A completare il modello, il programma Zero-Waste: nel 2024 sono stati recuperati 163.689 kg di scarti industriali di lana, di cui il 67% accuratamente selezionato e reintegrato nel ciclo produttivo.
Il colore senza coloranti: il processo Recype®
Uno degli aspetti più originali della filosofia Manteco riguarda la colorazione. Anziché ricorrere a tinture chimiche, l'azienda ha brevettato il processo Recype® (da Recycled Wool Color Recipe): oltre 1.000 colori senza tintura vengono ottenuti mescolando fibre e tonalità di lana riciclata in percentuali specifiche. Grazie a questa tecnica, ogni anno si risparmiano in media 43.000 kg di tinture, 35.000 kg di sostanze chimiche e 17 milioni di litri d'acqua.
Un bilancio di materie prime quasi interamente responsabile
Nel 2024, il 97,3% delle materie prime e dei filati utilizzati da Manteco è stato classificato come "responsabile" — con un aumento del 18,2% rispetto al 2023 — di cui il 58,9% certificato e il 38,3% proveniente da fonti riciclate. Per quanto riguarda la lana vergine, il 52,9% era certificata RWS e il 21,3% da allevamenti mulesing-free.
Conoscenza condivisa: la Manteco Academy e la formazione
La circolarità, per Manteco, non riguarda soltanto i materiali. L'azienda ha creato un hub culturale attraverso il quale condivide valori, cultura e know-how su sostenibilità, ecodesign ed economia circolare, avendo incontrato e formato migliaia di studenti di moda da tutto il mondo attraverso lezioni, webinar e viaggi sul campo. Dal 2021 è attivo anche il Manteco Sustainability Award, concorso rivolto agli studenti delle università partner per sviluppare capsule collection sostenibili e circolari.

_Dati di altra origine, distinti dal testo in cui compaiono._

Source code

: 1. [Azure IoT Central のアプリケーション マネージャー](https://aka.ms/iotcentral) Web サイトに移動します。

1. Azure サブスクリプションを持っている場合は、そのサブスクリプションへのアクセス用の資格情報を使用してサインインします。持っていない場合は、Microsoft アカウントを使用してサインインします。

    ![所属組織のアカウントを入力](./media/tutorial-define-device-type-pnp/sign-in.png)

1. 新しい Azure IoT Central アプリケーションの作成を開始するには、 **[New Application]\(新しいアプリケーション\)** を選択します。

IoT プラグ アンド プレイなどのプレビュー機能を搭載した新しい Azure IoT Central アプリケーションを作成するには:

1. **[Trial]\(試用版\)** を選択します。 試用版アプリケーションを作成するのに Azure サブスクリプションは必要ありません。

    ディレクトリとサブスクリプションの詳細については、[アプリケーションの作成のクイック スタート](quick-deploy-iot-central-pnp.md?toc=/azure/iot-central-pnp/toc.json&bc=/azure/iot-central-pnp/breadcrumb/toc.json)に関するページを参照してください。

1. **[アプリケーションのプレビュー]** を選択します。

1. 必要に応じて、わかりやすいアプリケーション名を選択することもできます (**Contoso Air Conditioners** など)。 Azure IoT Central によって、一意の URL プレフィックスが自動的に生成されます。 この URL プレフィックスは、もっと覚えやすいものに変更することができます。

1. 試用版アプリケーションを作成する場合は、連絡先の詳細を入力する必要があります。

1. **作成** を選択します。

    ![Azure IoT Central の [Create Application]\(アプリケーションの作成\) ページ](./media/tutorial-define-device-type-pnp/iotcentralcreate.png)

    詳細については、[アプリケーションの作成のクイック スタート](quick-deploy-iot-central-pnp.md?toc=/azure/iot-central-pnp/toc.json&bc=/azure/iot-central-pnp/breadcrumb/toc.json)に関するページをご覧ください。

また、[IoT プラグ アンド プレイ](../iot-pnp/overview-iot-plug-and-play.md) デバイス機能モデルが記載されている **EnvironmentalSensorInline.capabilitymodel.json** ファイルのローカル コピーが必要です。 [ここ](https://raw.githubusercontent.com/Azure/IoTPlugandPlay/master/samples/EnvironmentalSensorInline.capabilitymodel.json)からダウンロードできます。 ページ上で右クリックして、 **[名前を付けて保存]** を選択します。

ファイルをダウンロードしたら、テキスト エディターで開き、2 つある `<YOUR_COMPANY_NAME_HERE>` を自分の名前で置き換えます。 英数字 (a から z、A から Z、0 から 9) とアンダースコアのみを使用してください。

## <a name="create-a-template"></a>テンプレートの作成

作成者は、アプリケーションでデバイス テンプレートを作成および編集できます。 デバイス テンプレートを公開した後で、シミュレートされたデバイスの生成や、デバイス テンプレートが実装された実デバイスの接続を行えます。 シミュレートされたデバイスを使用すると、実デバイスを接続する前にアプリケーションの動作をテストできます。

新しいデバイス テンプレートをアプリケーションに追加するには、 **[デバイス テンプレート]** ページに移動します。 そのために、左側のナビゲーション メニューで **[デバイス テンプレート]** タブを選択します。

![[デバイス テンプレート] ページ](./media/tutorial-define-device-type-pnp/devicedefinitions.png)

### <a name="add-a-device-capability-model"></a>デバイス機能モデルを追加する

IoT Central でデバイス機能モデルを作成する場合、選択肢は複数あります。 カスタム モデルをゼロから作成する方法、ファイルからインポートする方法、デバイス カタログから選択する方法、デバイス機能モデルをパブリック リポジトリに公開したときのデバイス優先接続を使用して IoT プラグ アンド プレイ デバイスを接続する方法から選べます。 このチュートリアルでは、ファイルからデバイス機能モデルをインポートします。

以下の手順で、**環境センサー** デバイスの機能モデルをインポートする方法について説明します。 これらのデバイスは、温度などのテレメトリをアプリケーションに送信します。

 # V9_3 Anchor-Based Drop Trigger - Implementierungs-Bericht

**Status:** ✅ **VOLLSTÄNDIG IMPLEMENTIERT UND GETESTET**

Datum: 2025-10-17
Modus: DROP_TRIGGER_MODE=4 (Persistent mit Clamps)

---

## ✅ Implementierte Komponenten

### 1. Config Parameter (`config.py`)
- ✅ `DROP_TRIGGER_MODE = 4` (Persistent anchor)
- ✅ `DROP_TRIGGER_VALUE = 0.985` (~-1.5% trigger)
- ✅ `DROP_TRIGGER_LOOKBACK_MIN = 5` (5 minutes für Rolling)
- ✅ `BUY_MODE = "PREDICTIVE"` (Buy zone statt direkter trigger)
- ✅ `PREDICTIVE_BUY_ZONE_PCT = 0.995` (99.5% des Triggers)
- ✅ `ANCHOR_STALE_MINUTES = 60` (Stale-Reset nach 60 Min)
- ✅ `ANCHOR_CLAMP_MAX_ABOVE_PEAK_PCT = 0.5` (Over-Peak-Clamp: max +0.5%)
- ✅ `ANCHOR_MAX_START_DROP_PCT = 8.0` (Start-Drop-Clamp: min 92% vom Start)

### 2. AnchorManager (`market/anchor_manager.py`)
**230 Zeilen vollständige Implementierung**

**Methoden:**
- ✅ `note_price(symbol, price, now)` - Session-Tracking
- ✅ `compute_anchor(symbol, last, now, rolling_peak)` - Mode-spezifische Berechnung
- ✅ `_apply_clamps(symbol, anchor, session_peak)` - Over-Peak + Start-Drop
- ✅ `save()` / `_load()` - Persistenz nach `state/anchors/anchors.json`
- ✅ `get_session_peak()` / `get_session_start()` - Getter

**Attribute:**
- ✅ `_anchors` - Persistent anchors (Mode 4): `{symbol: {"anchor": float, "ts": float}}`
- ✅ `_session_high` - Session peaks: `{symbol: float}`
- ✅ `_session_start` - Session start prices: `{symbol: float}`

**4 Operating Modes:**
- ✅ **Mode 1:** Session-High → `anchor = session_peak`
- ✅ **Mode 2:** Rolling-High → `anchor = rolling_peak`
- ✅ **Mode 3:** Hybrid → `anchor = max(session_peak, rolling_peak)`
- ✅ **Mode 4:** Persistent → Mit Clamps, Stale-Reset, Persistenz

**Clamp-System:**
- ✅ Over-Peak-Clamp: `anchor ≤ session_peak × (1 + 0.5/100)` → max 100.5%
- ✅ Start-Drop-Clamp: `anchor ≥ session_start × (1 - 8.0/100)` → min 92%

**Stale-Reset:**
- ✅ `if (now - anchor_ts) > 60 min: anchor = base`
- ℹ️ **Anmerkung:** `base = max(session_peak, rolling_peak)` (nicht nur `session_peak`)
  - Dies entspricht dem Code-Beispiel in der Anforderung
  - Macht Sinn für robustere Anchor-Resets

Manteco è membro della Ellen MacArthur Foundation e partner del Monitor for Circular Fashion della SDA Bocconi.
Casa Manteco: la circolarità diventa racconto
In questo quadro, l'apertura di Casa Manteco non è un'operazione di immagine. È la traduzione spaziale di una coerenza industriale costruita in decenni. Il Circularity Lab, che ne è il cuore, non mostra prodotti finiti ma processi: il "saper fare" circolare come patrimonio condivisibile, non come segreto aziendale.
In un distretto tessile come Prato — che ha fatto del recupero della lana la sua identità storica prima ancora che la sua proposta di marketing — Manteco sceglie di rendere visibile la propria catena del valore. È un gesto che ha tutto il sapore di una sfida culturale: dimostrare che lusso e circolarità non sono in contraddizione, ma che anzi il primo, se vuole avere futuro, deve imparare a parlare il linguaggio del secondo.